Historically, there were two "Master Suns" involved with the military treatise. Sun Wu (544-496 BC) was the original author. His descendant, Sun Ping (or Bing) (380-316 BC), worked for the state of Ch’i and added to and popularized his own version of the work. The two are often confused. (Note: According to an e-mail, "Most Chinese recent historians generally agree that he [Sun Wu] was born in around 536 BC. By 516, he was 18, recorded as 'Qing Chun' which means 'still young.')
We know little about the original Sun Tzu's life. He was obviously literate, which made him a member of the traditional aristocracy or, more likely, the landless aristocracy, the shih. These were descendants of nobility who had lost their dukedoms during the consolidation of the Spring and Autumn period. Unlike most shih, who were traveling academics, Sun Tzu worked as a mercenary. He became the most highly regarded general of his time. He was probably part of a mercenary family because we know the tradition of teaching military science continued in his family through Sun Ping.
The Commanding General of Wu
We know that Sun Tzu started working for King Helu of Wu in approximately 510 BC after finishing his military treatise. The circumstances of his hiring are the only surviving story we have about Sun Tzu's life.
After writing The Art of War, Sun Wu got an audience with the king of Wu. The king invited him to demonstrate his military skills by training the court concubines.
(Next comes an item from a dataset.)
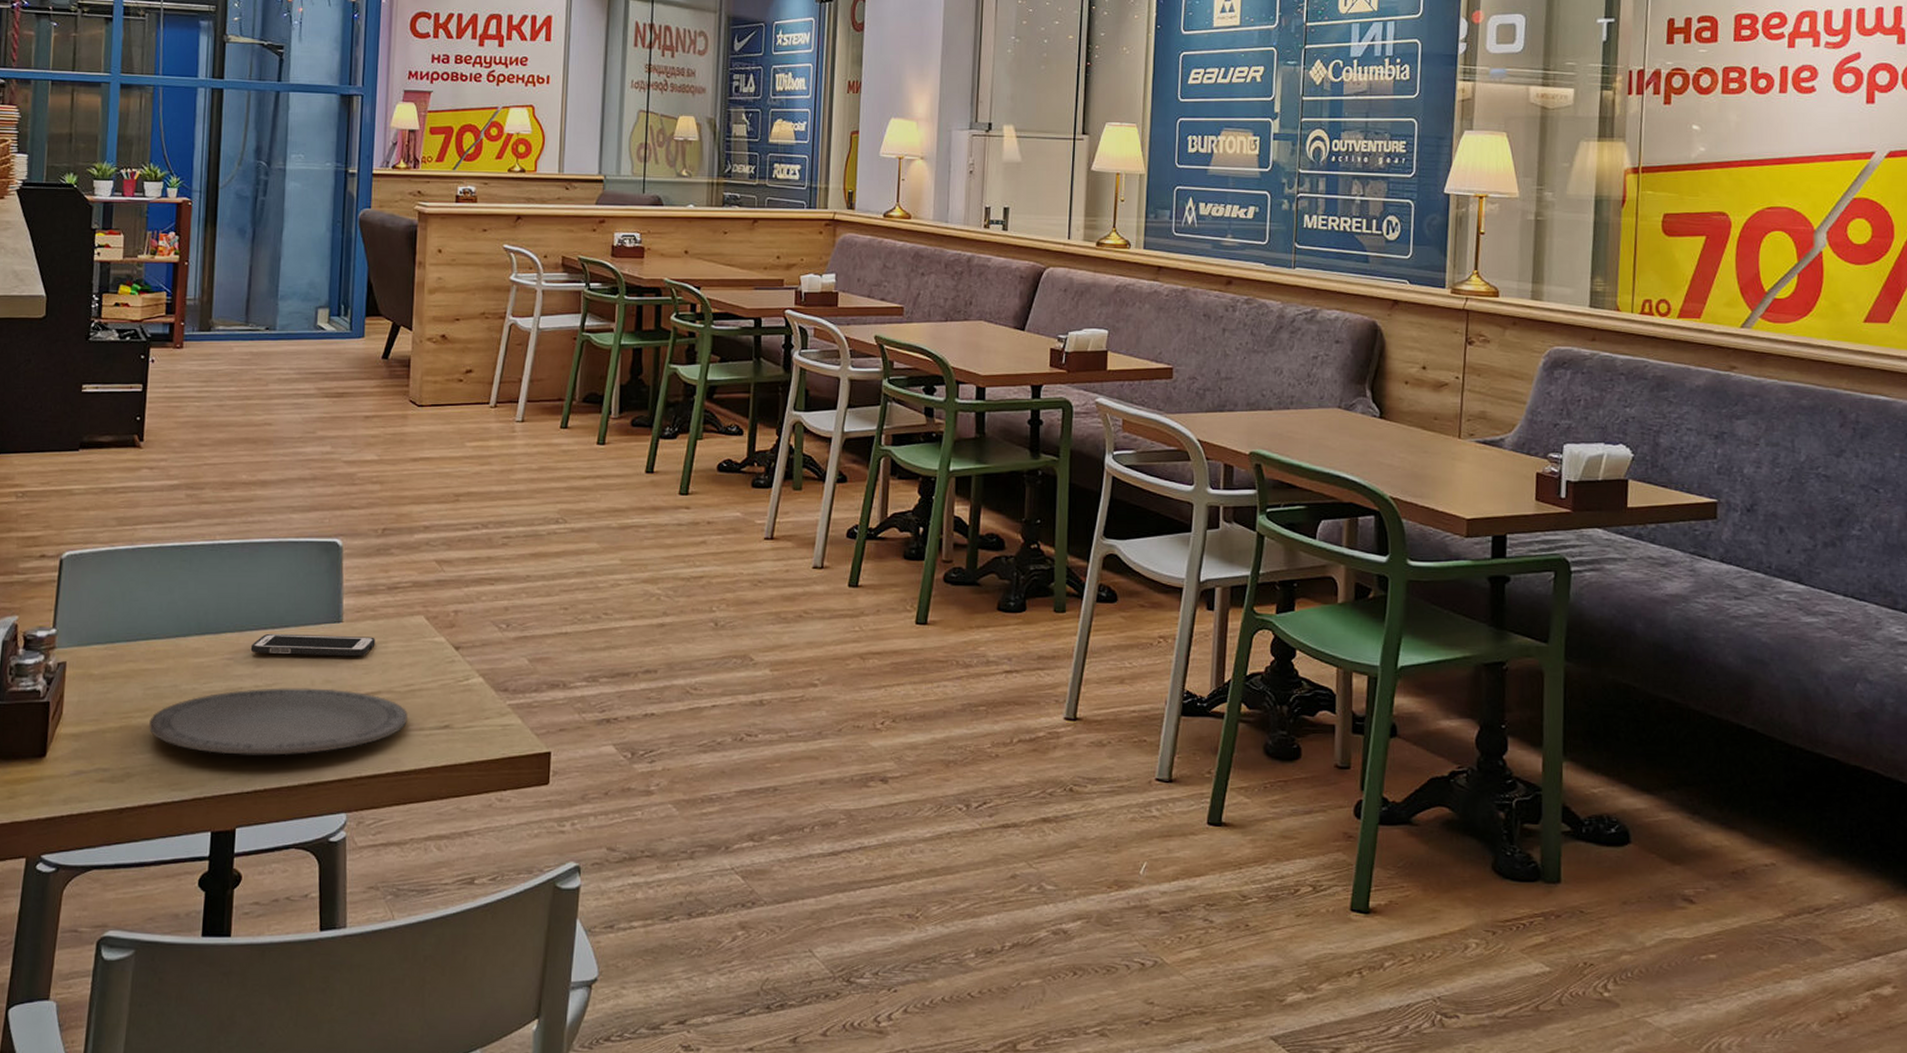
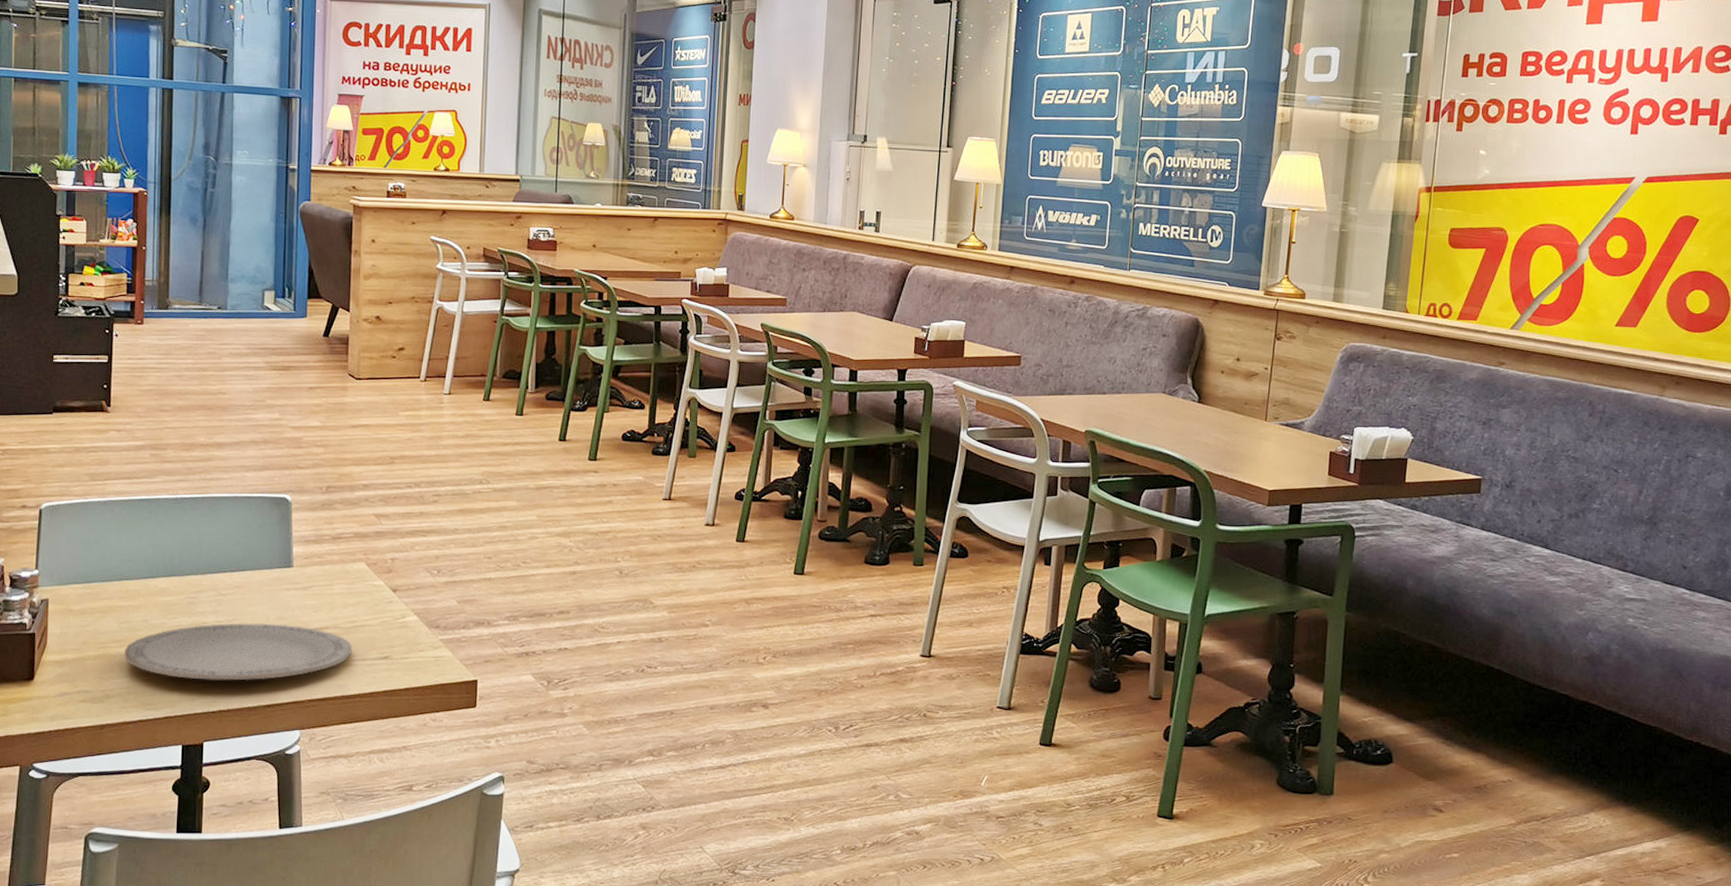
cell phone: present [250,633,376,657] -> none [212,576,322,597]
Sun Wu accepted the challenge.
Sun Tzu explained the commands for marching, but when the drum signals were given, the women burst out laughing. Sun Tzu teaches that if the orders are not clear, the general is at fault. So he repeated his explanation, but the women only laughed again. Sun Tzu teaches that when the orders are clear but not followed, the officers are at fault. So Sun Tzu ordered the women's commanders, the king's two favorite concubines, beheaded.
After the two were executed and replaced, the remaining women obeyed the orders precisely. The king was too sickened by the deaths to watch the demonstrations, but he gave Sun Tzu command of his army.
His Success and Death
Sun Tzu had a dramatic impact on Chinese history. After his hiring, the kingdom of Wu went on to become the most powerful state of the period.
Sun Tzu supposedly died when King Helu was killed in 496 BC, but since the military success of Wu continued after that year, stories of his death may have been exaggerated for political reasons. Sun Tzu teaches that the first principle of war is deception.